The word to find is "model". Copy each line of the material that contains it.

Start of SUPPLIED INFORMATION

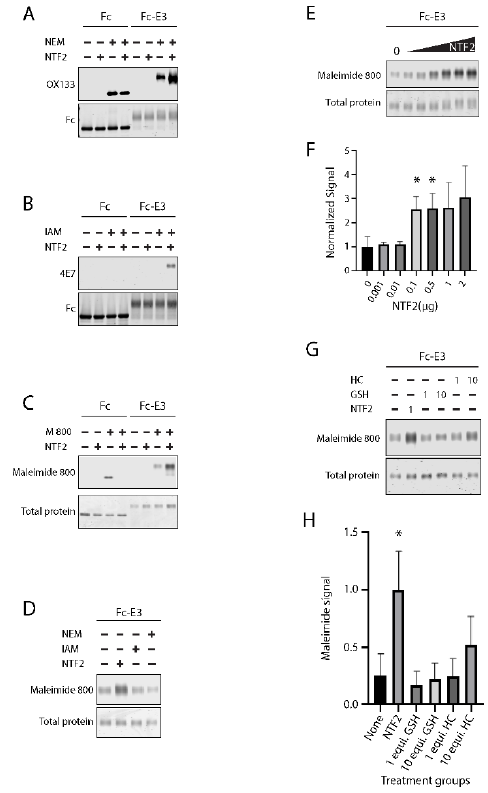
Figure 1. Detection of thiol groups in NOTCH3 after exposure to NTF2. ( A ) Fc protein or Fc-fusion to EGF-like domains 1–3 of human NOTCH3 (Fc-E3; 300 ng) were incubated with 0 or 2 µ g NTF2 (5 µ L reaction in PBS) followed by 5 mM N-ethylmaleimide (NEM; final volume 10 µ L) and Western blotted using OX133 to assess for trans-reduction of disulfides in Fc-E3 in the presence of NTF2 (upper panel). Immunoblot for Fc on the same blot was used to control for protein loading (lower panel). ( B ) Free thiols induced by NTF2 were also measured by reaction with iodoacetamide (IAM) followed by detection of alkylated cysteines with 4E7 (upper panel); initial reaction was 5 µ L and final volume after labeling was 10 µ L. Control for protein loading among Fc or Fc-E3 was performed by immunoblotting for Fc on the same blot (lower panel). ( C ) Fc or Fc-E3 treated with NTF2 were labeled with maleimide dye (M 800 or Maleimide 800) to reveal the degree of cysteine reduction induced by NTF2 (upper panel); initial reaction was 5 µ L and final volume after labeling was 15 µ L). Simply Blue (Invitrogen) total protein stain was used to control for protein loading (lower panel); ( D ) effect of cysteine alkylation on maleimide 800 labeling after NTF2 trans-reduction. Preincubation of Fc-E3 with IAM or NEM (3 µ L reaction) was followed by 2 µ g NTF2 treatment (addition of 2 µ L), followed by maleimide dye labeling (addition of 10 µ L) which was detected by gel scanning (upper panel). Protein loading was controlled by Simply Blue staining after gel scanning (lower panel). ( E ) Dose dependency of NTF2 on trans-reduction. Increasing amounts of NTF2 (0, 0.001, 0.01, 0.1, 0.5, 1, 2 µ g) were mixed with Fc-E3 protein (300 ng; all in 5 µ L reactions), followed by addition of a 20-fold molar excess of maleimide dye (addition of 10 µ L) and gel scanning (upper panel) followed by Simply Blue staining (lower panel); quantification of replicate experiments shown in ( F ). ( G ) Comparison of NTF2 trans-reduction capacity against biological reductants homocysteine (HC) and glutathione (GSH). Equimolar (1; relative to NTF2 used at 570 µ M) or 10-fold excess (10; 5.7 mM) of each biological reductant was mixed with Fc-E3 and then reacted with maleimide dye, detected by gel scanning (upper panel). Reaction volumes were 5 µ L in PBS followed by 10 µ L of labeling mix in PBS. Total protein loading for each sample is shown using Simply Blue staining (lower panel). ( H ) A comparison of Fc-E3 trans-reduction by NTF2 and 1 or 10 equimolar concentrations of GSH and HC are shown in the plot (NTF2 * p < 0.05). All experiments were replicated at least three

End of SUPPLIED INFORMATION
Start of SUPPLIED INFORMATION

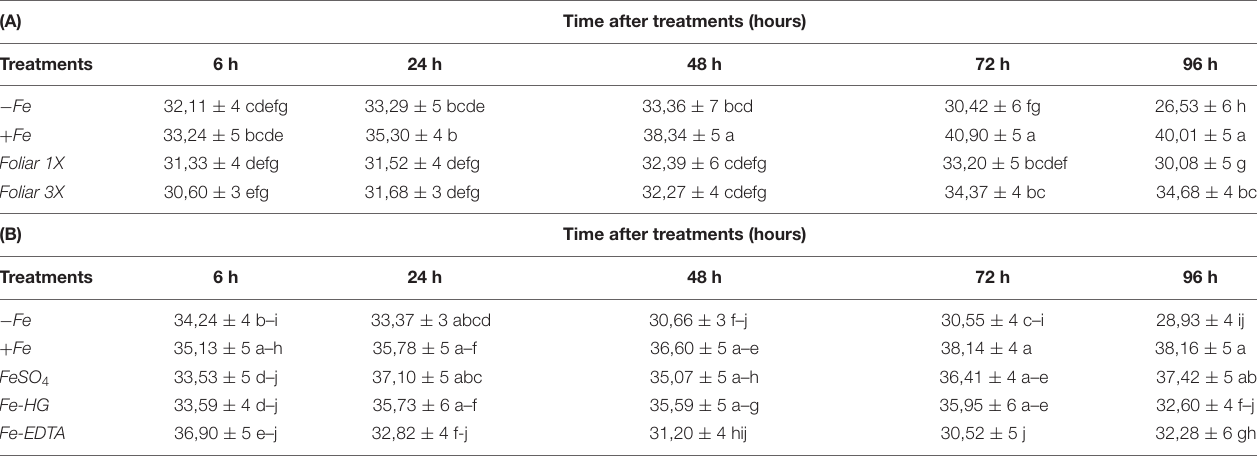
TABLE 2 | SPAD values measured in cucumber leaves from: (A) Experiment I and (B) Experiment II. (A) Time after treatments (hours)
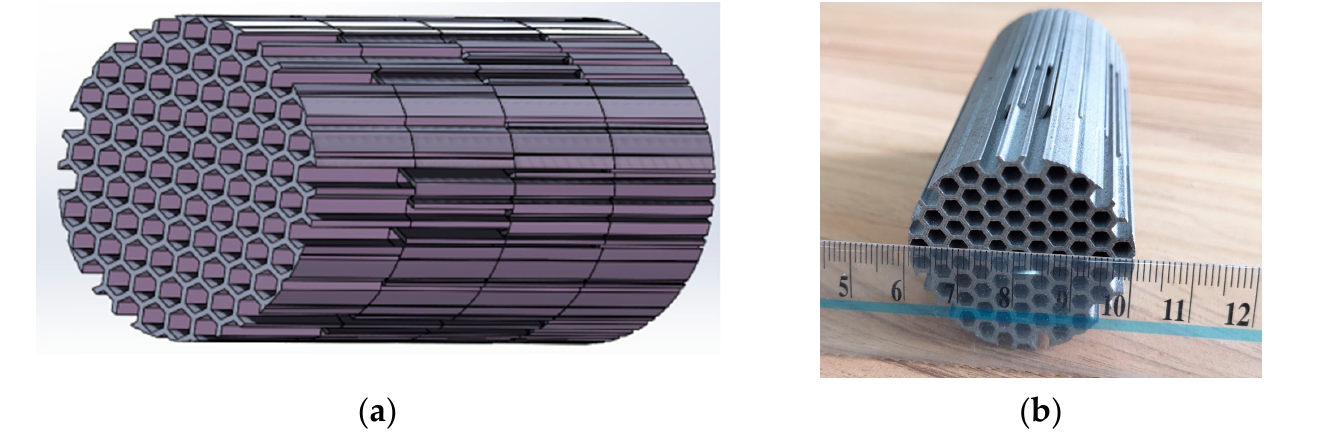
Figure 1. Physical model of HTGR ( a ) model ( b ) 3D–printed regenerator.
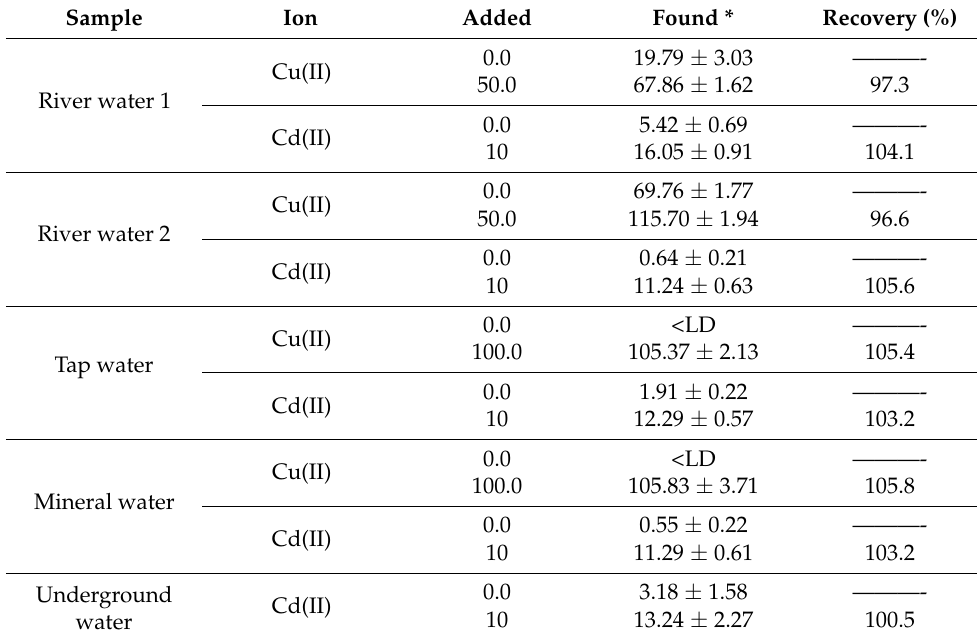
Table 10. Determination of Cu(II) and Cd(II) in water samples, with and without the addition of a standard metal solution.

End of SUPPLIED INFORMATION
Start of SUPPLIED INFORMATION

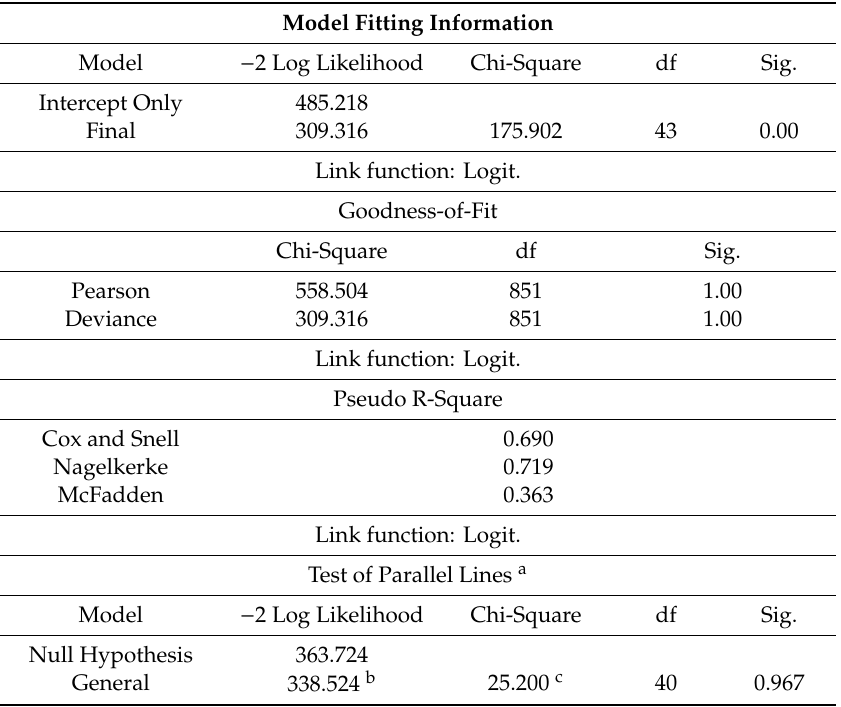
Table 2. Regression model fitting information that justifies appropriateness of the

End of SUPPLIED INFORMATION

▶ _RESPONSE_:
Figure 1. Physical model of HTGR ( a ) model ( b ) 3D–printed regenerator.
Table 2. Regression model fitting information that justifies appropriateness of the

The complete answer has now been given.